Carl Li, a partner with Chinese law firm Zhong Lun, commented in a post on his LinkedIn page on Monday that regulatory analysis of an acquisition is no longer confined to the target company’s place of incorporation. He added that the origin of technology, location of core research and development, nationality and location of the founding team, historical China operations, data flows, and offshore restructuring process may all become relevant.


Li further suggested that in sensitive technology sectors, a deal may be reviewed not only as a merger and acquisition transaction. It could also be considered a potential transfer of strategic technology, data, know-how, and national security-sensitive capabilities.


This order is China’s latest high-profile action to challenge a cross-border transaction involving a non-China incorporated company, amidst geopolitical tensions with Washington. China previously criticised Hong Kong billionaire Li Ka-shing’s CK Hutchison for agreeing a USD 23 billion sale of ports worldwide to a consortium led by U.S. asset manager BlackRock.

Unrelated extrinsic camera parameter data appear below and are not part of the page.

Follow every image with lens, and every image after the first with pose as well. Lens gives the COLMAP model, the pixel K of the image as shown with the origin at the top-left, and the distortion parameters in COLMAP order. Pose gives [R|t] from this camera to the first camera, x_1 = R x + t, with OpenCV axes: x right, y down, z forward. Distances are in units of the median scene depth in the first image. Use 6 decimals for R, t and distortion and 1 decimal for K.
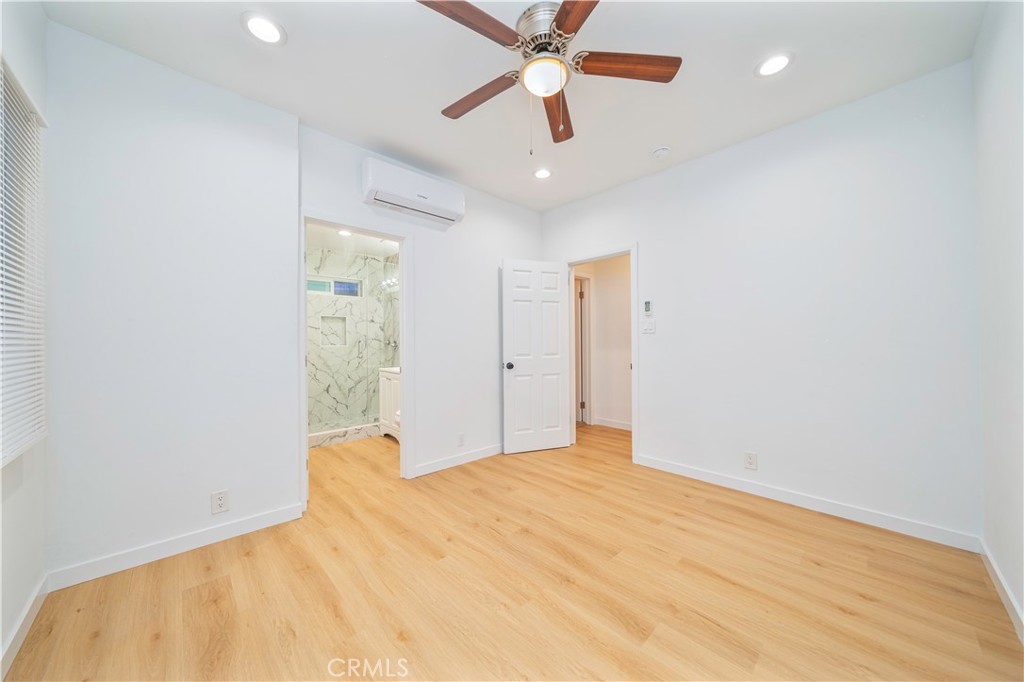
lens RADIAL K [[355.0, 0, 510.7], [0, 355.0, 339.2], [0, 0, 1]] dist [-0.001087, -0.000288]
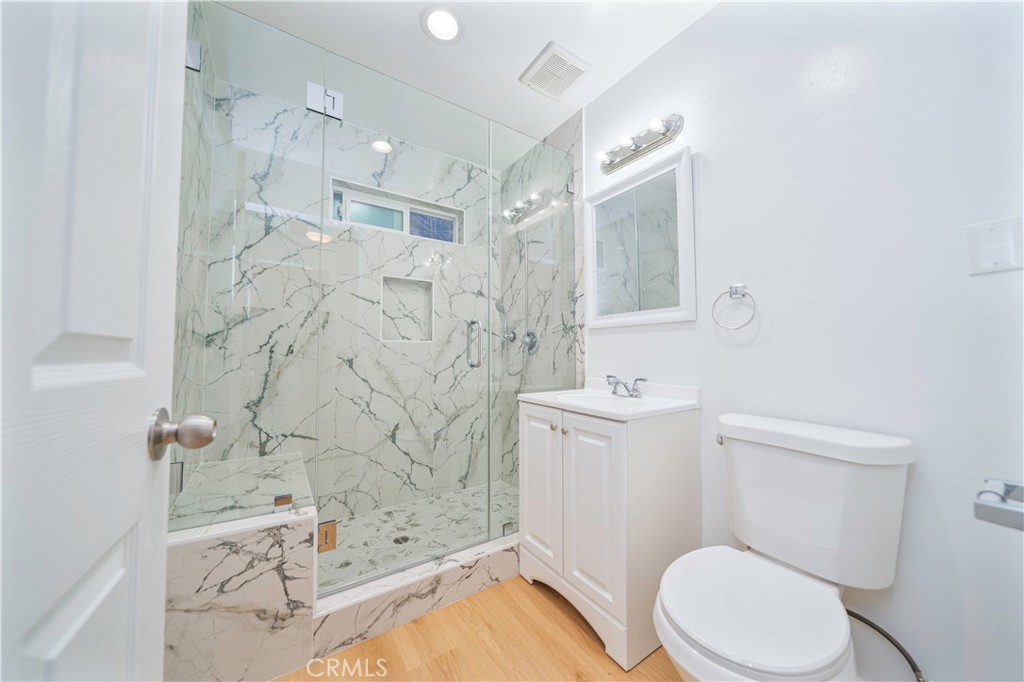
lens RADIAL K [[355.0, 0, 510.7], [0, 355.0, 339.2], [0, 0, 1]] dist [-0.001087, -0.000288]
pose [[0.984969, -0.002064, -0.172718, -0.285297], [-0.005243, 0.999111, -0.041837, 0.036132], [0.172651, 0.042114, 0.984082, 0.566238]]
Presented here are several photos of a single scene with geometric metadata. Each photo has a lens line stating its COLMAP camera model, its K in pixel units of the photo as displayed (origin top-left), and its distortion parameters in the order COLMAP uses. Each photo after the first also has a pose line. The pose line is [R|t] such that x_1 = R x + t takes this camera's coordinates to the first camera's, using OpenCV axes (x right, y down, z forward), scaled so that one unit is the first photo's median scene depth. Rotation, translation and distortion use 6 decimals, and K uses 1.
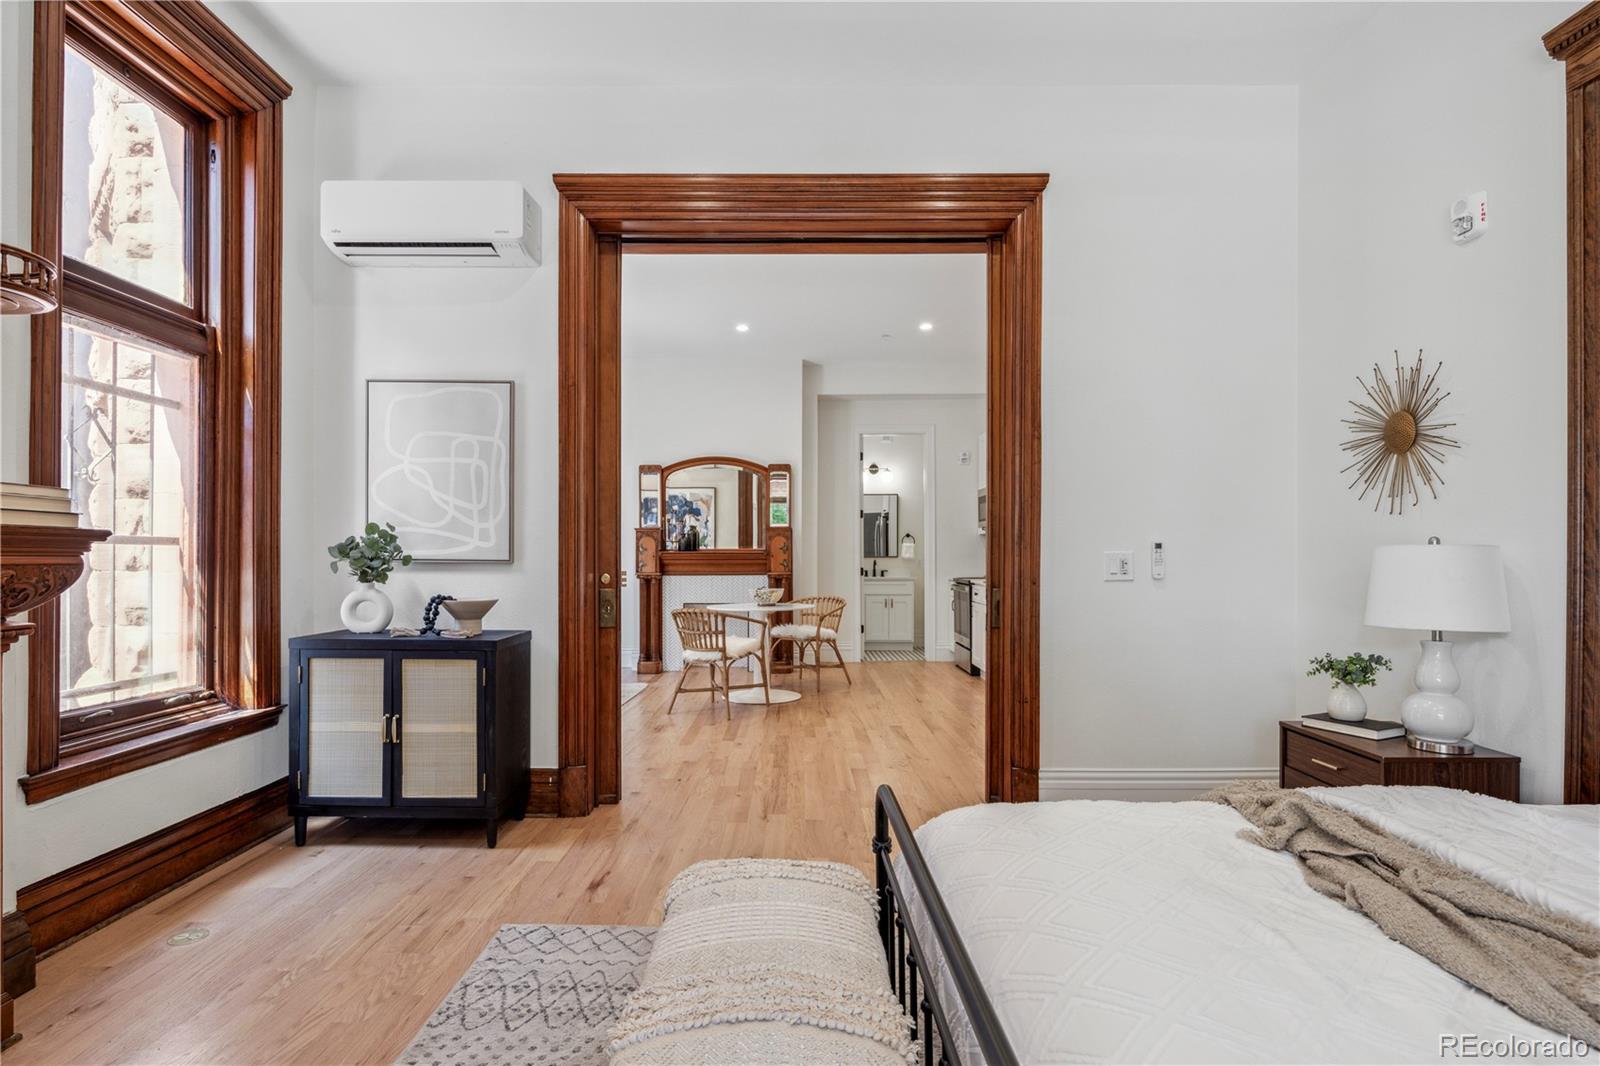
lens RADIAL K [[776.4, 0, 797.7], [0, 776.4, 563.9], [0, 0, 1]] dist [-0.001881, -0.000887]
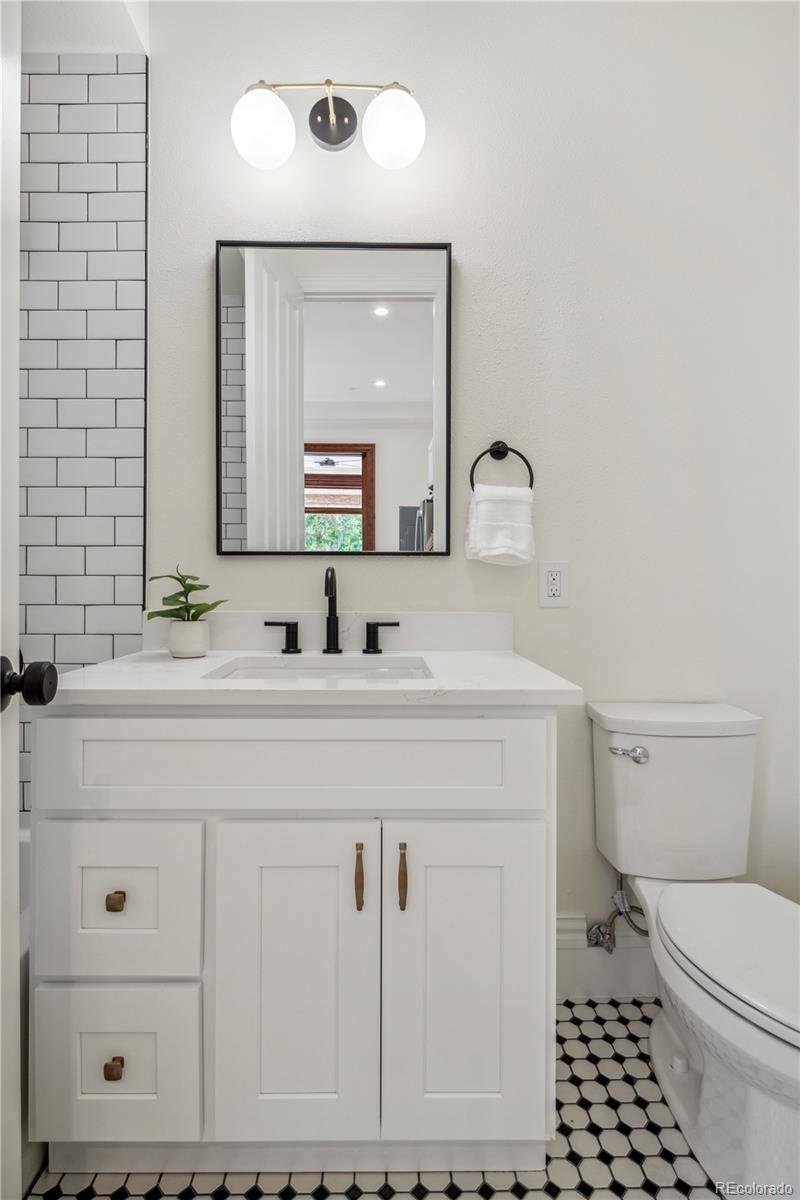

The NDRC’s decision serves as a significant warning to Chinese startups, especially in sensitive sectors like technology, that seek to move operations to Singapore to access foreign capital. This practice is often referred to as "Singapore washing."


Ben Chester Cheong, a lecturer at the Singapore University of Social Sciences, stated this action raises the compliance threshold rather than ending such moves. He suggested companies may need to demonstrate a genuine operational shift, including where management sits, intellectual property is owned, research and development is conducted, data is stored, and whether Chinese regulatory approvals are needed.


Manus was hailed early last year by state media and commentators as China’s next DeepSeek after releasing what it said was the world's first general AI agent. The company develops an agent framework that operates on top of existing Western large language models, rather than building its own AI model.


Alfredo Montufar-Helu, a managing director at Ankura China Advisors, highlighted that AI has become central to strategic competition between the world’s two largest economies. He explained that China is asserting it will prevent foreign acquisition of assets deemed important for national security, with AI now clearly among them.

  • China has ordered U.S. tech giant Meta to unwind its acquisition of AI startup Manus, a deal exceeding USD 2 billion.

  • The National Development and Reform Commission cited concerns over foreign acquisition of Chinese AI talent and intellectual property.

  • Manus had relocated its operations and parent company to Singapore, attempting to bypass investment restrictions.